BIG CORRECTION LISTED AT END OF POST.
Writing in opposition to the separation of UW-Madison from the UW System, David Ahrens makes some good points. For instance, he explains, if the Madison campus is no longer a part of the UW System, fewer legislators will be interested in promoting its strength, instead steering money to the campuses in their districts.
However, Ahrens is incorrect when he suggests that the Board of Trustees, which will govern UW-Madison, will be a board for and by Scott Walker:
Gov. Walker will appoint a majority of the Board of Trustees overseeing the university. This new board, if it is similar to Walker's previous appointees, will have a decidedly conservative caste to it. The Board of Regents, which will continue to govern the remainder of the university, was entirely appointed by Gov. Doyle. Even after a full term, Walker's appointments will control only a minority of the Regents.

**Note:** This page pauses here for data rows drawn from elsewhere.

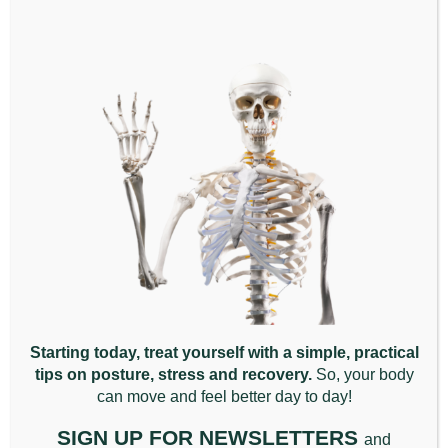
Why Your Body Won’t
Relax, Even When You
Rest.
March 13th, 2026
|
Back Pain
,
Chiropractic
Appointment
,
General
,
Posture
,
Wellbeing
Why Your Body Won’t Relax, [...]
Starting today, treat yourself with a simple, practical
Read More
tips on posture, stress and recovery.
So, your body
can move and feel better da
y to day!
SIGN UP FOR NEWSLETTERS
and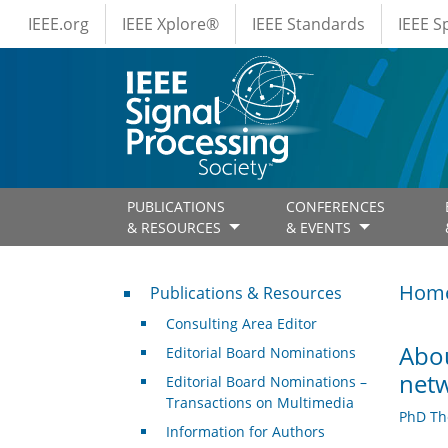
IEEE Menus
Skip to main content
IEEE.org
IEEE Xplore®
IEEE Standards
IEEE 
PUBLICATIONS
CONFERENCES
& RESOURCES
& EVENTS
Publications & Resources
Hom
Publications & Resources
Consulting Area Editor
Abou
Editorial Board Nominations
netw
Editorial Board Nominations –
Transactions on Multimedia
PhD Th
Information for Authors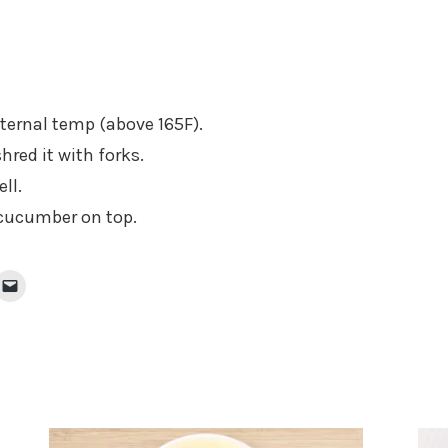
nternal temp (above 165F).
hred it with forks.
ll.
 cucumber on top.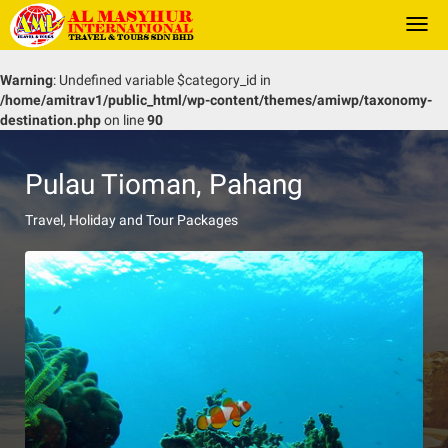
Togg
navi
Warning
: Undefined variable $category_id in
/home/amitrav1/public_html/wp-content/themes/amiwp/taxonomy-
destination.php
on line
90
Pulau Tioman, Pahang
Travel, Holiday and Tour Packages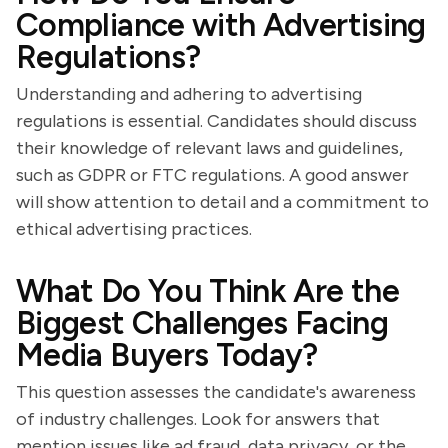
Compliance with Advertising
Regulations?
Understanding and adhering to advertising
regulations is essential. Candidates should discuss
their knowledge of relevant laws and guidelines,
such as GDPR or FTC regulations. A good answer
will show attention to detail and a commitment to
ethical advertising practices.
What Do You Think Are the
Biggest Challenges Facing
Media Buyers Today?
This question assesses the candidate's awareness
of industry challenges. Look for answers that
mention issues like ad fraud, data privacy, or the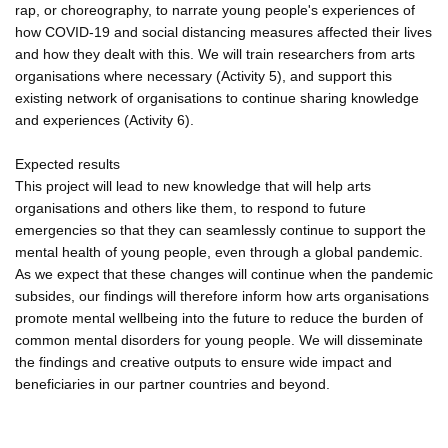
rap, or choreography, to narrate young people's experiences of
how COVID-19 and social distancing measures affected their lives
and how they dealt with this. We will train researchers from arts
organisations where necessary (Activity 5), and support this
existing network of organisations to continue sharing knowledge
and experiences (Activity 6).
Expected results
This project will lead to new knowledge that will help arts
organisations and others like them, to respond to future
emergencies so that they can seamlessly continue to support the
mental health of young people, even through a global pandemic.
As we expect that these changes will continue when the pandemic
subsides, our findings will therefore inform how arts organisations
promote mental wellbeing into the future to reduce the burden of
common mental disorders for young people. We will disseminate
the findings and creative outputs to ensure wide impact and
beneficiaries in our partner countries and beyond.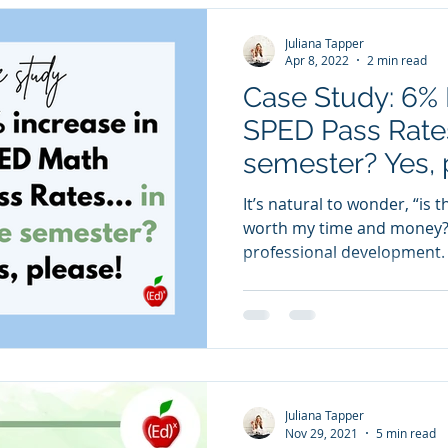
Juliana Tapper
Apr 8, 2022
2 min read
Case Study: 6% 
SPED Pass Rate
semester? Yes, 
It’s natural to wonder, “is 
worth my time and money?”
professional development. 
Juliana Tapper
Nov 29, 2021
5 min read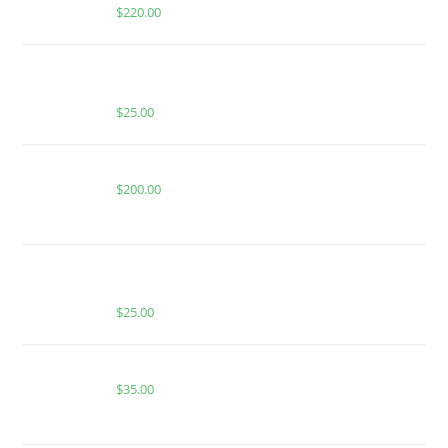
$
220.00
BUY MUHA MEDS CHERRY GRAPEFRUIT | SATIVA |
1000MG THC
$
25.00
Buy Whole Melt Extracts Grand Daddy Purple | 1 oz
$
200.00
BUY MUHA MEDS VERY BERRY | INDICA | INFUSED
GUMMIES
$
25.00
Buy Whole Melt Extracts Bluemosa
$
35.00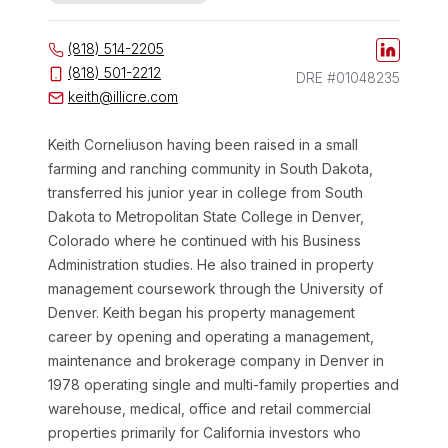
(818) 514-2205
(818) 501-2212
DRE #01048235
keith@illicre.com
Keith
Corneliuson
having been raised in a small
farming and ranching community in South Dakota,
transferred his junior year in college from South
Dakota to Metropolitan State College in Denver,
Colorado where he continued with his Business
Administration studies. He also trained in property
management coursework through the University of
Denver. Keith began his property management
career by opening and operating a management,
maintenance and brokerage company in Denver in
1978 operating single and multi-family properties and
warehouse, medical, office and retail commercial
properties primarily for California investors who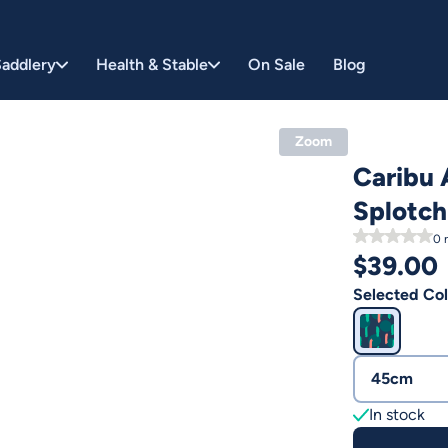
addlery
Health & Stable
On Sale
Blog
Zoom
Caribu 
Splotch
0
r
$
39.00
Selected Col
45cm
In stock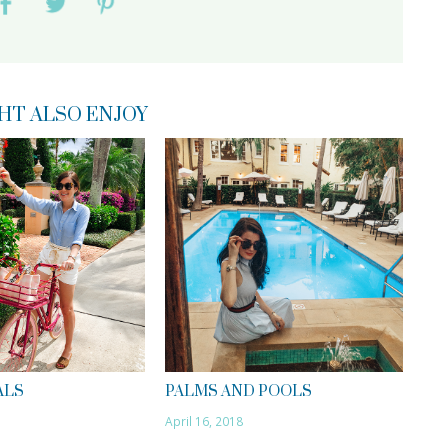
HT ALSO ENJOY
ALS
PALMS AND POOLS
April 16, 2018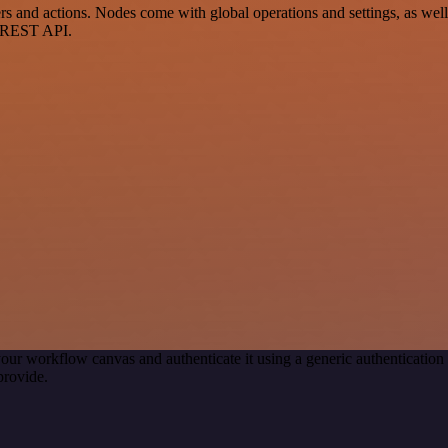
and actions. Nodes come with global operations and settings, as well 
a REST API.
our workflow canvas and authenticate it using a generic authenticat
provide.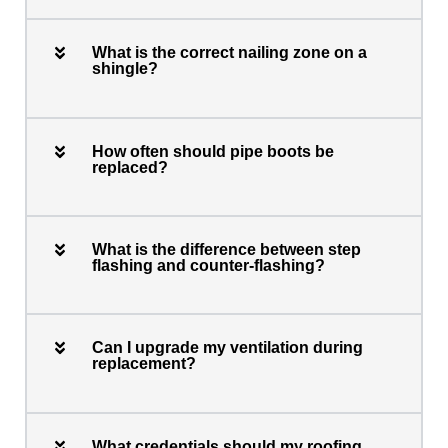
What is the correct nailing zone on a
shingle?
How often should pipe boots be
replaced?
What is the difference between step
flashing and counter-flashing?
Can I upgrade my ventilation during
replacement?
What credentials should my roofing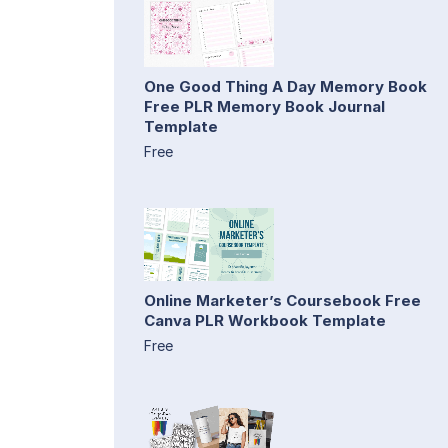
One Good Thing A Day Memory Book
Free PLR Memory Book Journal
Template
Free
Online Marketer’s Coursebook Free
Canva PLR Workbook Template
Free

In other words, instead of the Doyle-appointed Regents, Walker will have an immediate board majority to (in his words) "facilitate faculty entrepreneurship."
As I've already discussed, unless Walker is recalled next year, his influence on the Board of Regents will be much more far-reaching down the road than the mark he makes on the board of trustees.
Correction: This has not been a good week. Yet another correction I have to make. I was wrong to assume that Gov. Walker would be obligated to appoint a current member of the Board of Regents (all of whom were appointed to that body by Doyle) to the new UW-Madison Board of Trustees. Although Walker will have to appoint a regent, it could be one of the three regents Walker will appoint this year, likely before the budget passes and the new system is put in place.